[Saved entries]
"""

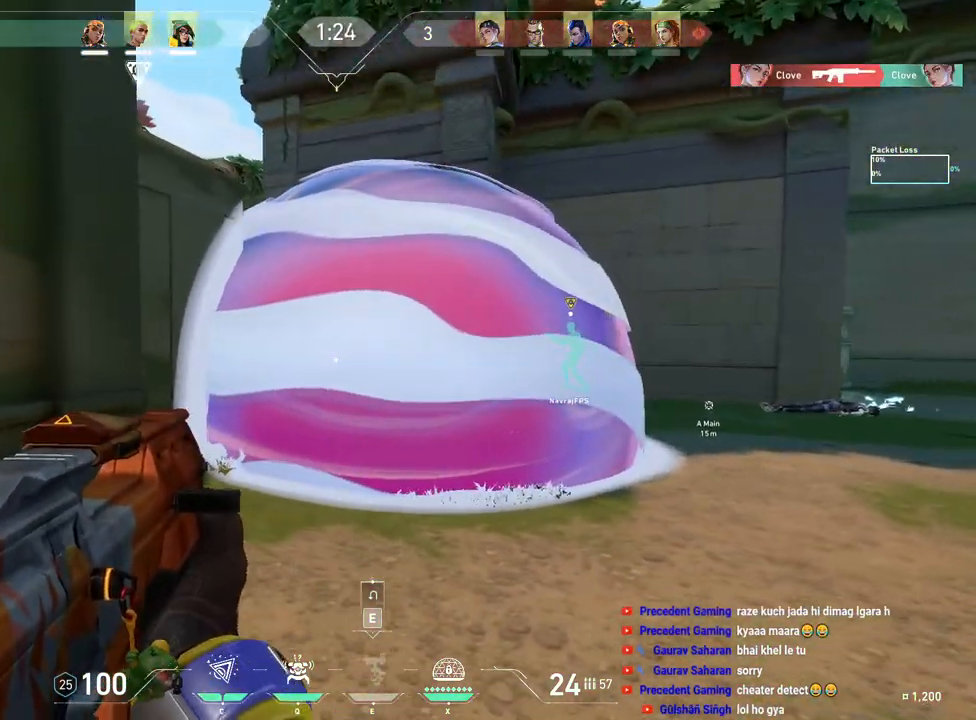
Gameplay with keyboard and mouse; each line is a JSON object with the keys and mouse buttons held at the frame after it. "events" lists presses ("down") and releases ("up") of "a", "ctrl", "d", "f", "q", "r", "s", "shift", "space", "tab", "w", "mouse_left", "mouse_wheel", "mouse_right", "mouse_mb4" and "mouse_mb5" between this image and that frame as [ms after this image, input, new state], when the widget could be followed in between. "mouse_left", "mouse_wheel", "mouse_right", "mouse_mb4", "mouse_mb5" = the "left", "wheel", "right", "mb4", "mb5" buttons of the "mouse" list. No other keys are recorded. "wheel" means that the mouse wheel is clicked or scrolled. Mouse movement is not recorded. Not read: e.
{"keys": ["a", "shift"], "mouse": [], "events": [[400, "shift", "down"]]}
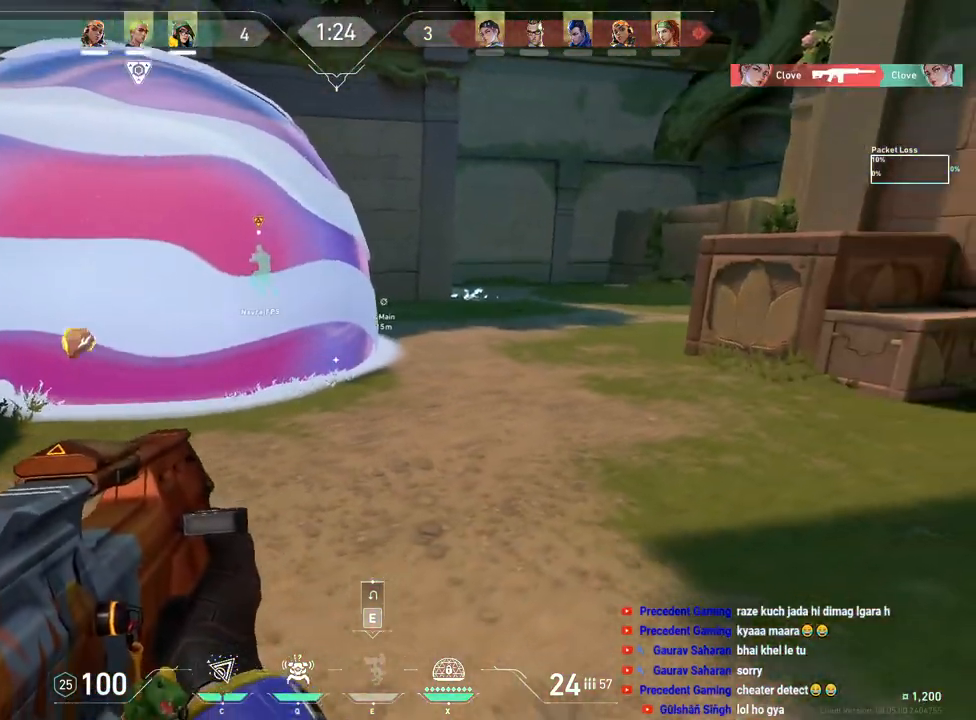
{"keys": [], "mouse": ["left"], "events": [[350, "mouse_left", "down"], [367, "a", "up"], [367, "shift", "up"]]}
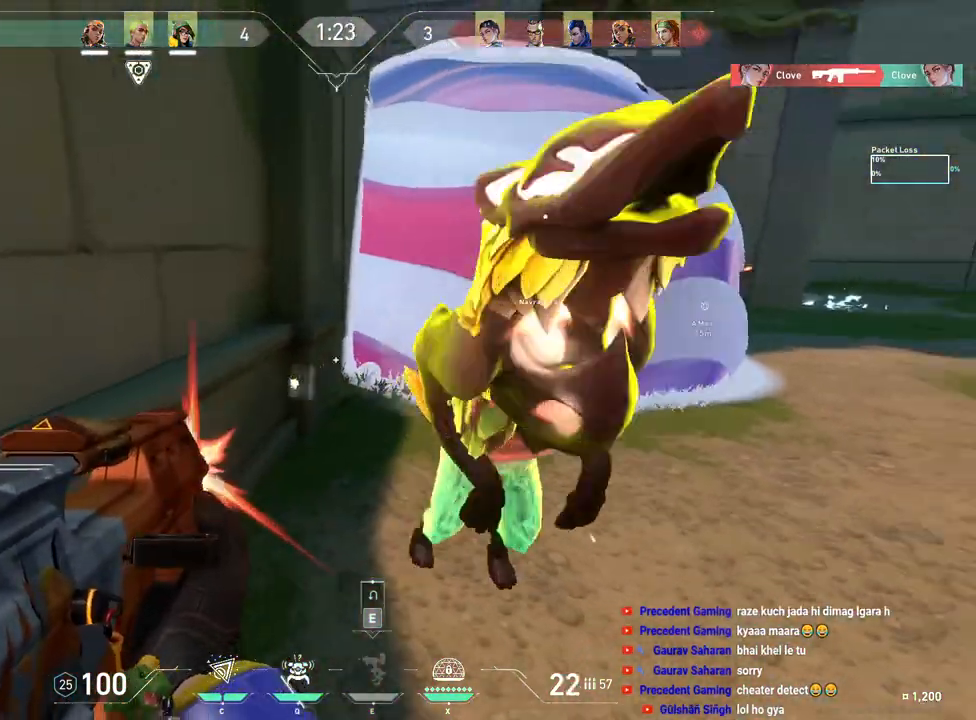
{"keys": ["a"], "mouse": []}
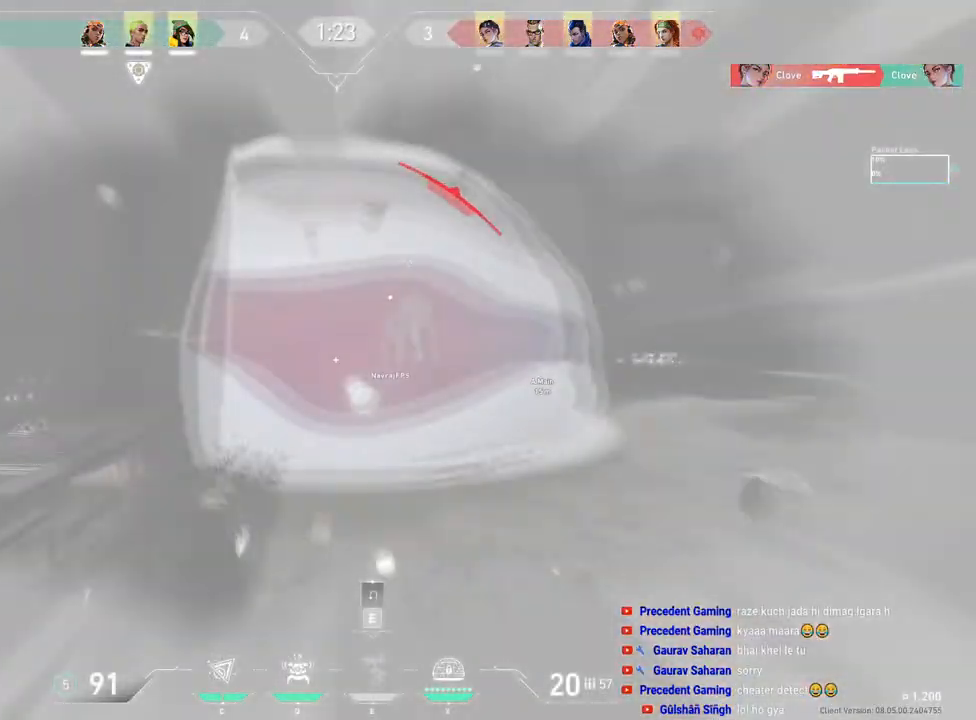
{"keys": ["a"], "mouse": [], "events": [[117, "a", "up"], [250, "d", "down"], [433, "a", "down"], [433, "d", "up"]]}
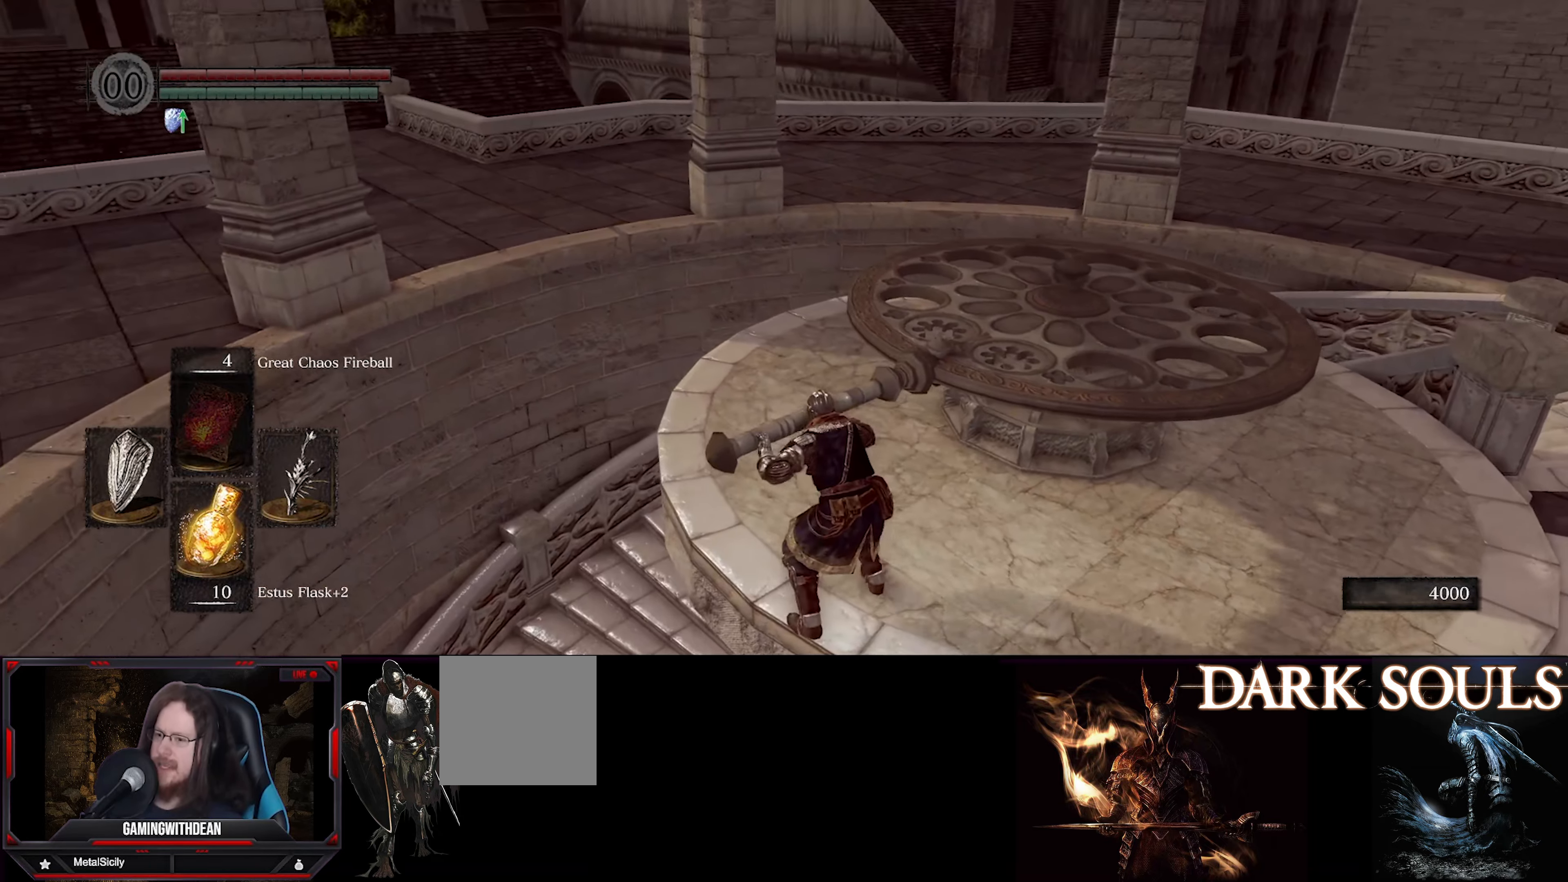
Gameplay with a controller (Xbox layout); each line is a JSON object with the inputs held at the frame after it. "events" lists button and stick changes between this image and that frame as [ms after this image, input, new state], when the widget could be followed in between. Not read: L3 R3.
{"buttons": [], "left_stick": "center", "right_stick": "right", "events": [[100, "right_stick", "right"]]}
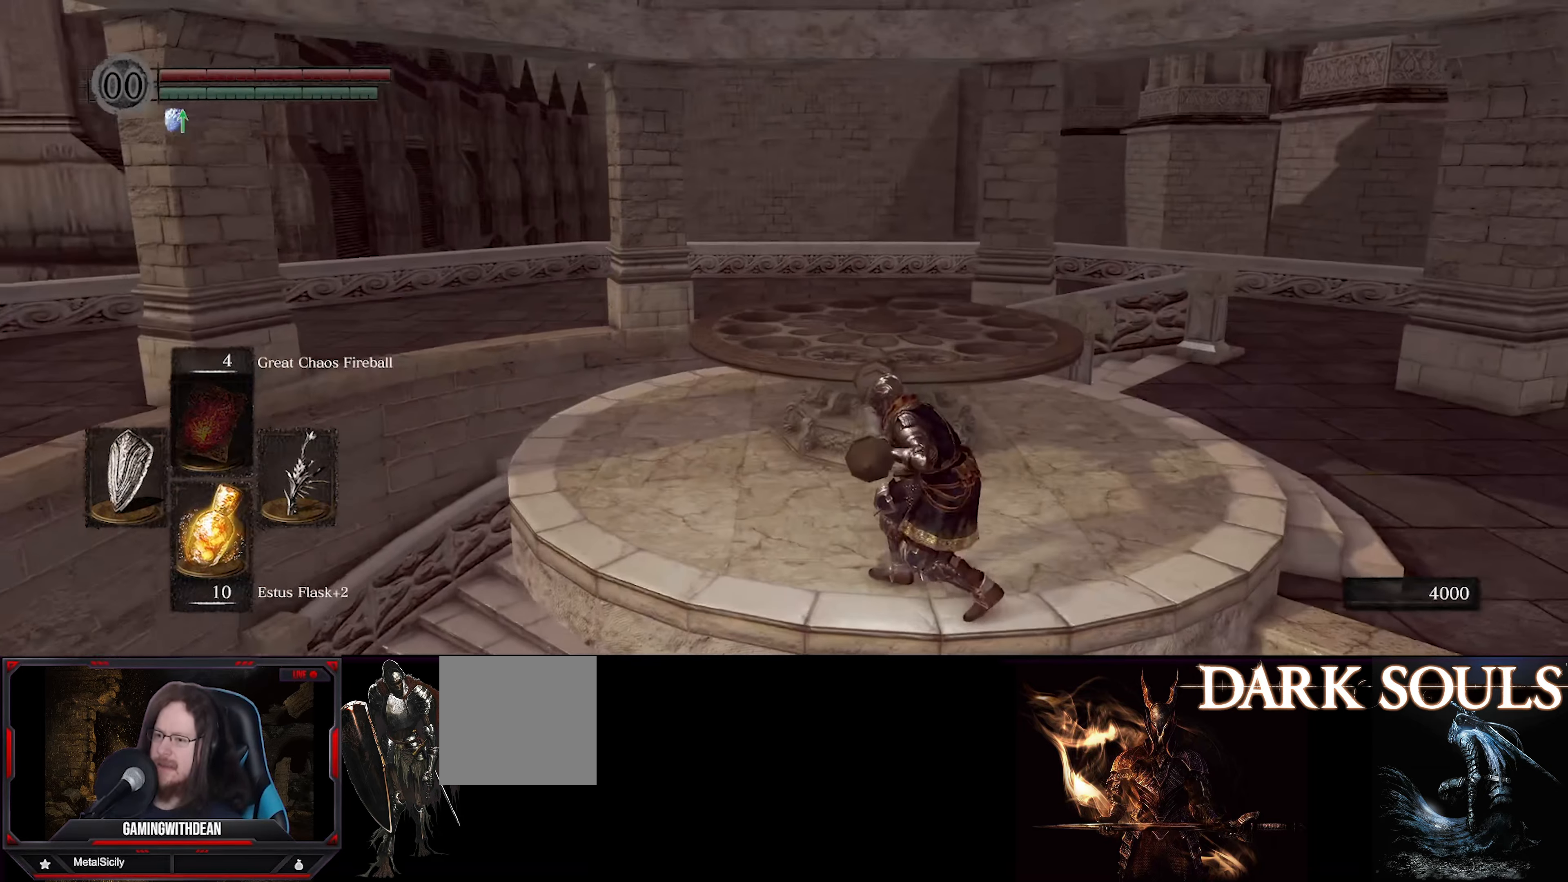
{"buttons": [], "left_stick": "center", "right_stick": "right", "events": [[117, "right_stick", "center"], [167, "right_stick", "right"]]}
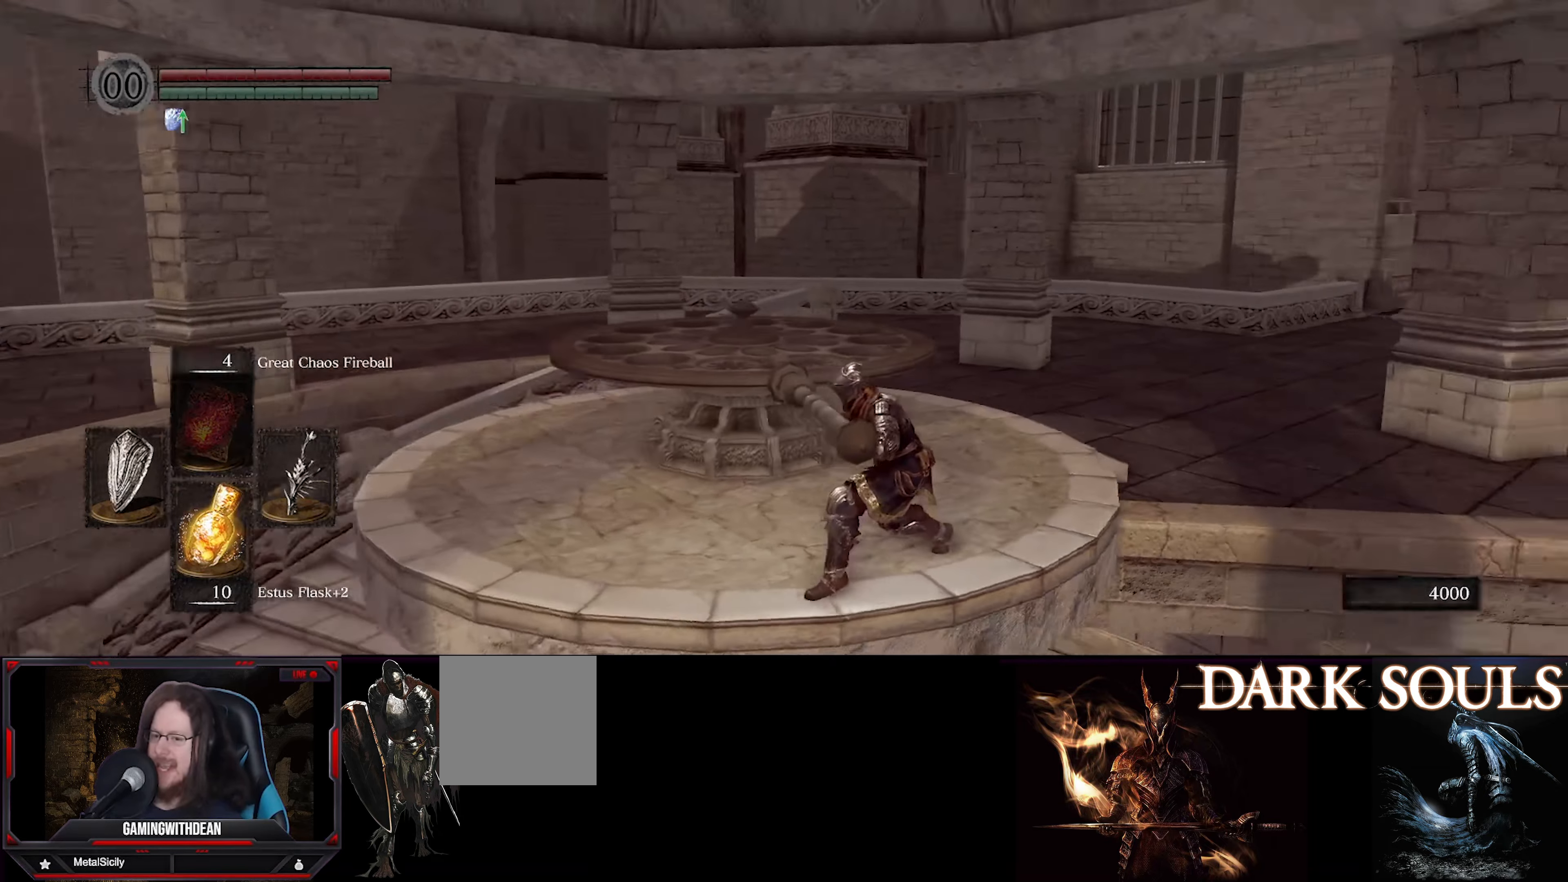
{"buttons": [], "left_stick": "center", "right_stick": "right", "events": [[167, "right_stick", "center"], [383, "right_stick", "right"]]}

"""

- **EXERCISE REQUIREMENTS**: Output every record verbatim, excluding any picture it contains.

- **WRITTEN REPLY**:
Gameplay with keyboard and mouse; each line is a JSON object with the keys and mouse buttons held at the frame after it. "events" lists presses ("down") and releases ("up") of "a", "ctrl", "d", "f", "q", "r", "s", "shift", "space", "tab", "w", "mouse_left", "mouse_wheel", "mouse_right", "mouse_mb4" and "mouse_mb5" between this image and that frame as [ms after this image, input, new state], when the widget could be followed in between. "mouse_left", "mouse_wheel", "mouse_right", "mouse_mb4", "mouse_mb5" = the "left", "wheel", "right", "mb4", "mb5" buttons of the "mouse" list. No other keys are recorded. "wheel" means that the mouse wheel is clicked or scrolled. Mouse movement is not recorded. Not read: e.
{"keys": ["a", "shift"], "mouse": [], "events": [[400, "shift", "down"]]}
{"keys": [], "mouse": ["left"], "events": [[350, "mouse_left", "down"], [367, "a", "up"], [367, "shift", "up"]]}
{"keys": ["a"], "mouse": []}
{"keys": ["a"], "mouse": [], "events": [[117, "a", "up"], [250, "d", "down"], [433, "a", "down"], [433, "d", "up"]]}
Gameplay with a controller (Xbox layout); each line is a JSON object with the inputs held at the frame after it. "events" lists button and stick changes between this image and that frame as [ms after this image, input, new state], when the widget could be followed in between. Not read: L3 R3.
{"buttons": [], "left_stick": "center", "right_stick": "right", "events": [[100, "right_stick", "right"]]}
{"buttons": [], "left_stick": "center", "right_stick": "right", "events": [[117, "right_stick", "center"], [167, "right_stick", "right"]]}
{"buttons": [], "left_stick": "center", "right_stick": "right", "events": [[167, "right_stick", "center"], [383, "right_stick", "right"]]}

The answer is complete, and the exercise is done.